I am repeating myself since the script tries to scrape many pages from Coldfront and to the extent that I can reconstruct recent failures from the session logs, the first failure is about the 10th query plus or minus and the second about 10 queries, plus or minus later. The script stops after the second failure.

When I see "recreate the connection every X requests" my experience makes me wonder if X is ten?
 
This might be more than a benign message. Today I had this come up as I was doing my CS:

unknown.png


I'm pretty sure the item ended up not going onto the disembodied hand. The result was a little less mana obtained after coil wire, so the world didn't end or anything. Still, worth noting.
 

Ryo_Sangnoir

Developer
Staff member
Based on the first post, another option would be to treat the GOAWAY IOException as a transient error, same as timing out would be. Currently IOExceptions are seen as permanent, maximize the timeoutCount, and put Mafia into an error state. As seen here this isn't necessarily the case.
 

Ryo_Sangnoir

Developer
Staff member
On the HTTP/1.1 exception: just pasting
Code:
ash string x = visit_url("http://dcdb.coldfront.net/collections/index.cgi?query_type=item&query_value=4308&last_query_type=player&last_query_value=2115655"); print(x.length())
into the CLI over and over, I can reproduce the error. It works fairly well at first, then I get an error around the fifth, next works, seventh fails, then it irregularly but consistently fails: 10101101110...

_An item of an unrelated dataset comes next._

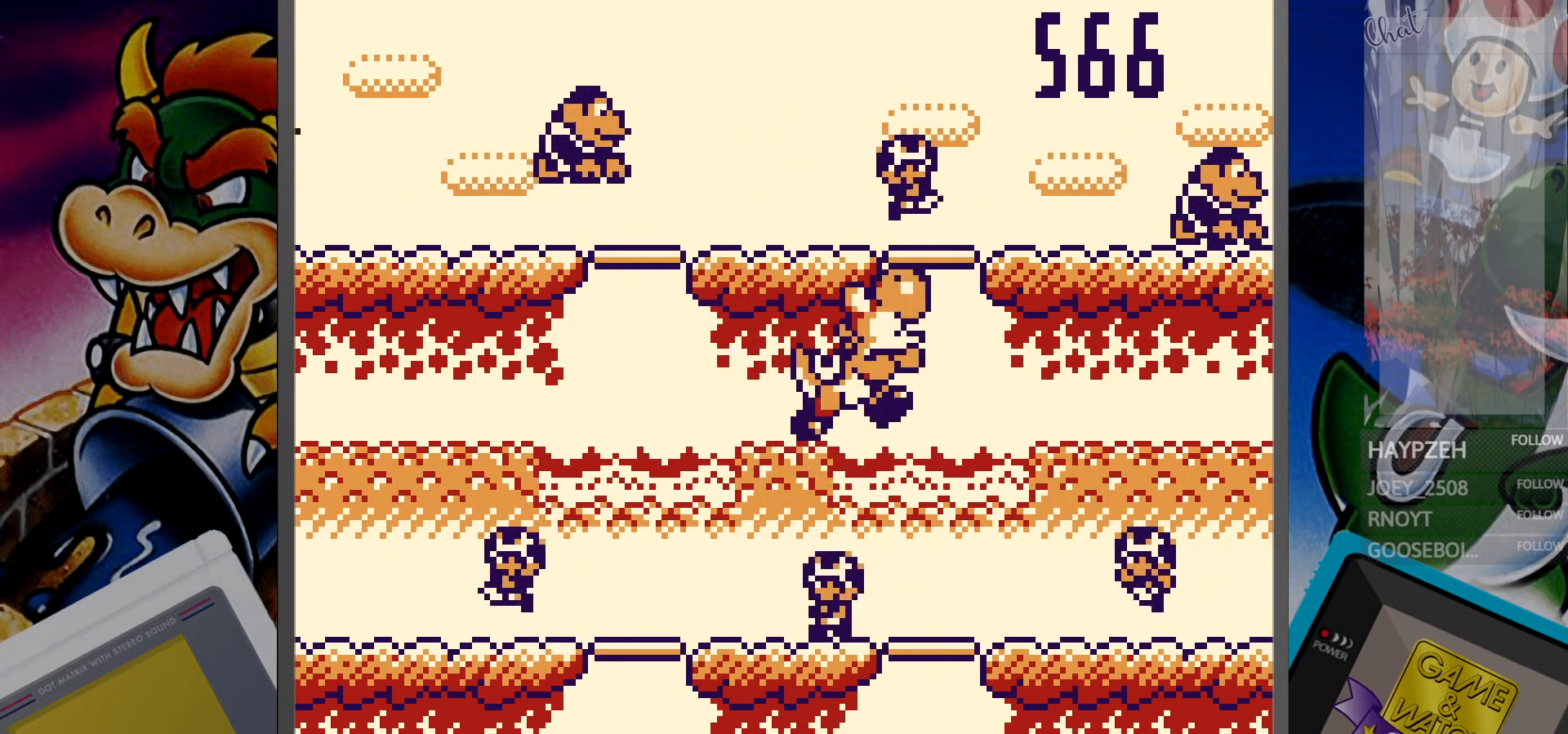
{"buttons": [], "events": [[67, "DPAD_UP", "up"], [267, "DPAD_LEFT", "down"], [383, "DPAD_LEFT", "up"]]}
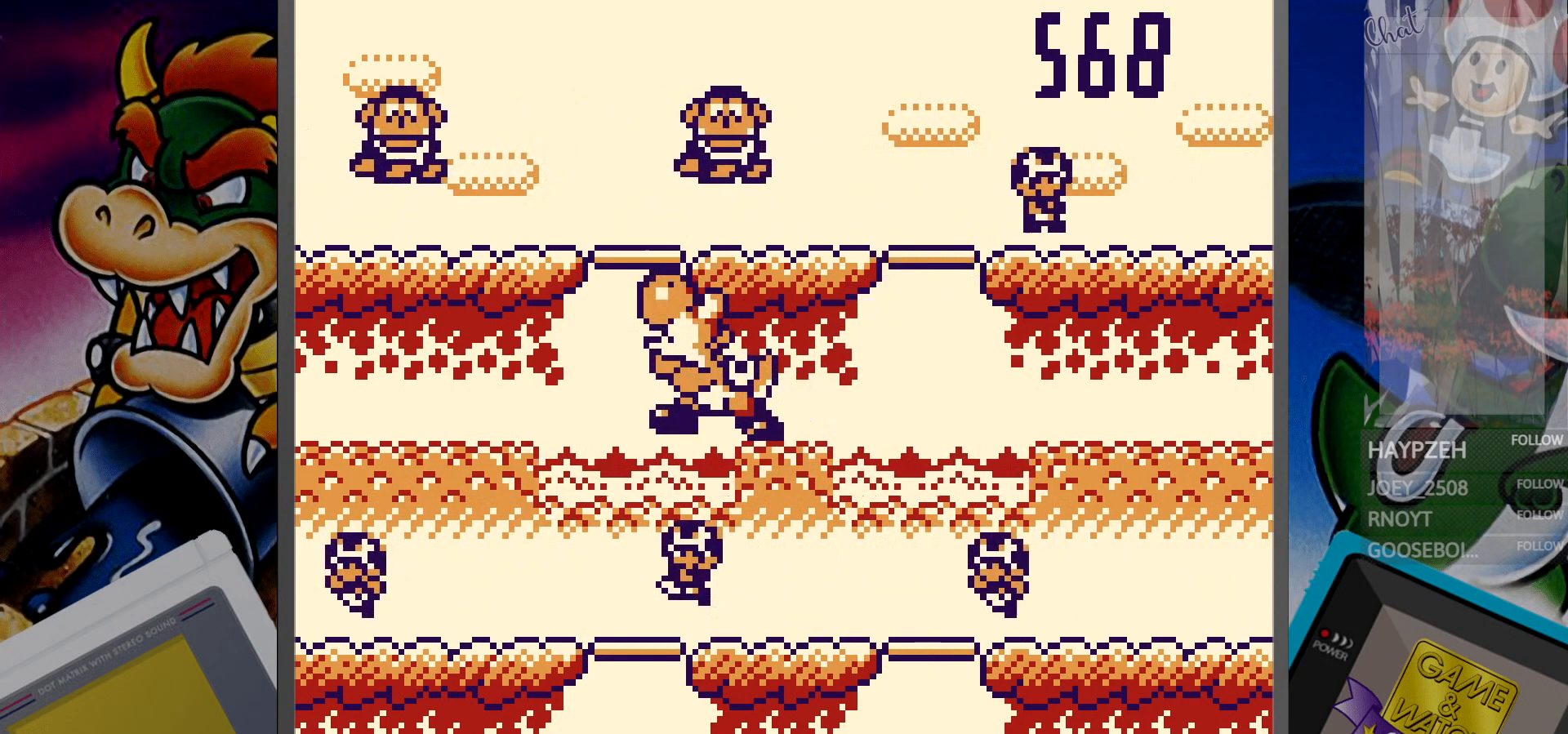
{"buttons": [], "events": [[83, "DPAD_DOWN", "down"], [133, "DPAD_DOWN", "up"], [333, "DPAD_RIGHT", "down"], [433, "DPAD_RIGHT", "up"]]}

As I can reproduce this one it will be easier to see if a fix works :)
 
Last edited:

Ryo_Sangnoir

Developer
Staff member
See if r26307 is any better. It has much better behaviour on the HTTP/1.1 collection pages, though I can't reproduce the HTTP/2 error often enough to check that one.
 

heeheehee

Developer
Staff member
Summed up, it's as the title says. GOAWAY received.
It's not the devs trying to tell us we're unwelcome either, it's an actual HTTP error.
Note that GOAWAY isn't necessarily an error any more than Connection: close in HTTP/1.1. Servers can (and should!) send GOAWAY in preparation for being taken offline for maintenance (e.g. software upgrades).

That said, apparently AWS ALB's H2 implementation / use of GOAWAY is buggy: https://github.com/golang/go/issues/18639 (This is in play for requests to KoL per `curl -I https://www.kingdomofloathing.com`.)

Based on the first post, another option would be to treat the GOAWAY IOException as a transient error, same as timing out would be. Currently IOExceptions are seen as permanent, maximize the timeoutCount, and put Mafia into an error state. As seen here this isn't necessarily the case.

Performing blanket retries of IOExceptions may be dangerous, especially for stateful requests (POSTs in particular) -- if we encounter, say, a frontend -> backend timeout (which for whatever reason didn't abort the backend request), then retrying may result in a duplicated action. This is not great if, say, you repeat an action in combat, take a wrong nested choice (in weird cases where whichchoice doesn't save you), purchase an extra copy of an item...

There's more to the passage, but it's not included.